» TASK
All of the data should be restated word for word, with the pictures omitted.

(DATASET SECTION begins)

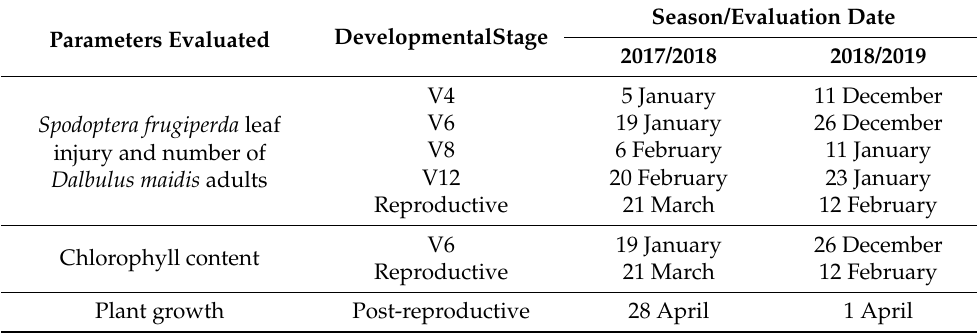
Table 1. Evaluations of maize genotypes in an experimental site of the Lavras Federal University in the municipality of Lavras, Minas Gerais state, Brazil, and the respective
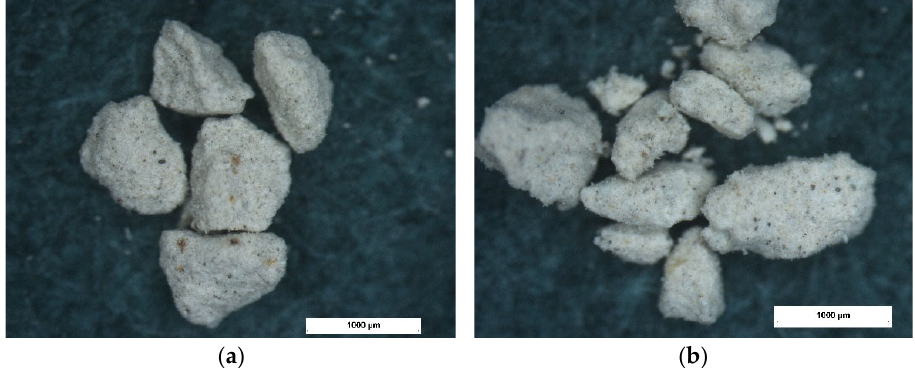
Figure 10. Microscope pictures of A ‐ 1 agglomerate ( a ) and A ‐ 2 agglomerate ( b ).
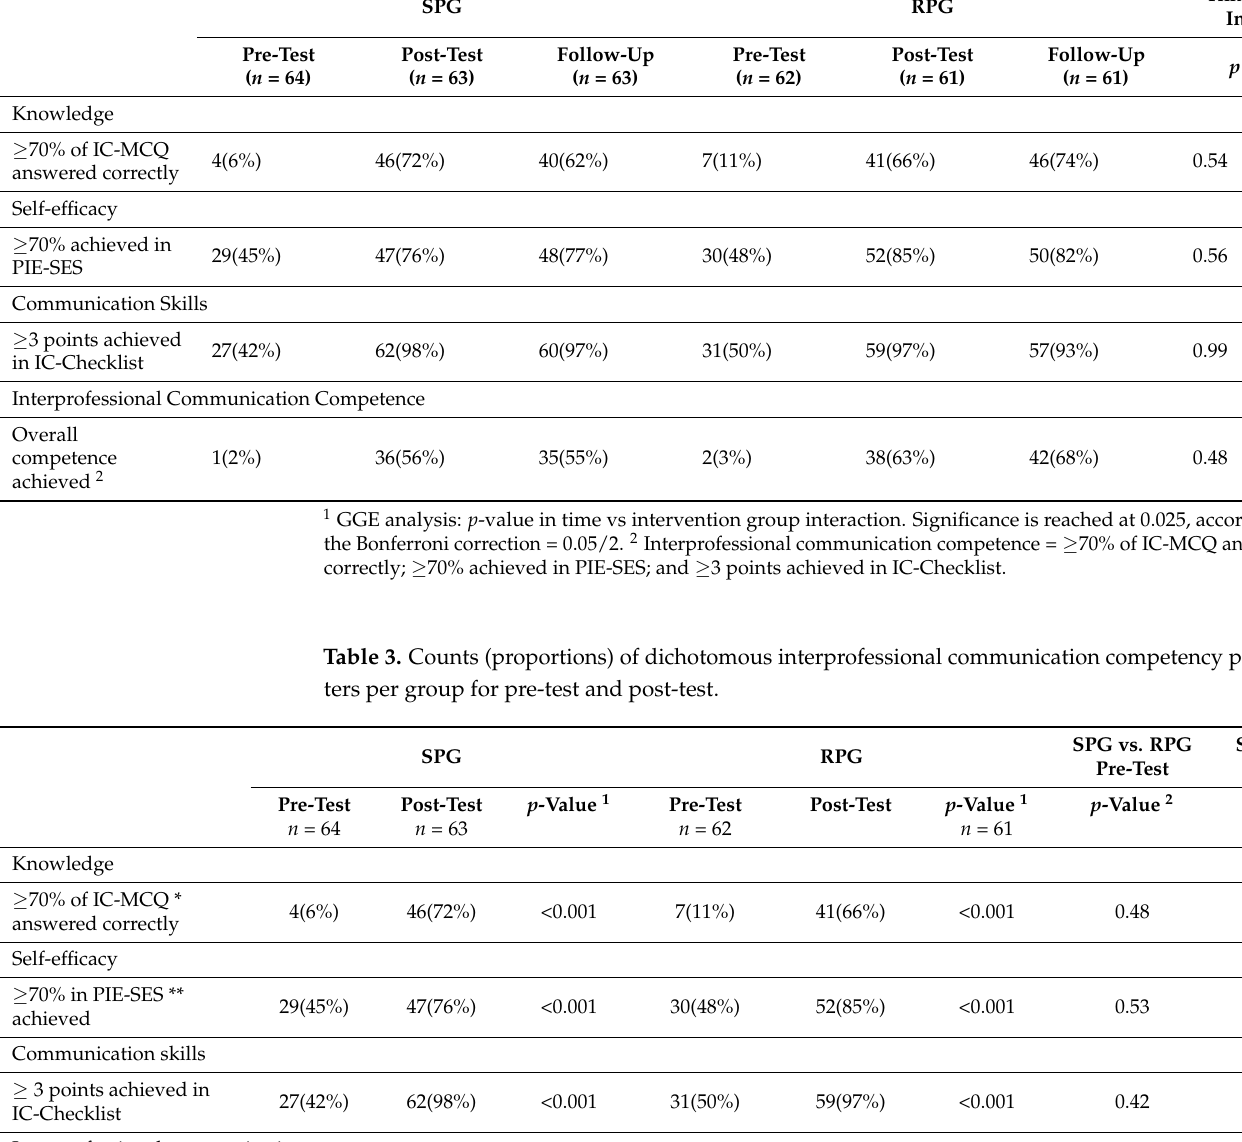
Time vs. RPG Int.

(DATASET SECTION ends)

» REPLY TO THE EXERCISE
Table 1. Evaluations of maize genotypes in an experimental site of the Lavras Federal University in the municipality of Lavras, Minas Gerais state, Brazil, and the respective
Figure 10. Microscope pictures of A ‐ 1 agglomerate ( a ) and A ‐ 2 agglomerate ( b ).
Time vs. RPG Int.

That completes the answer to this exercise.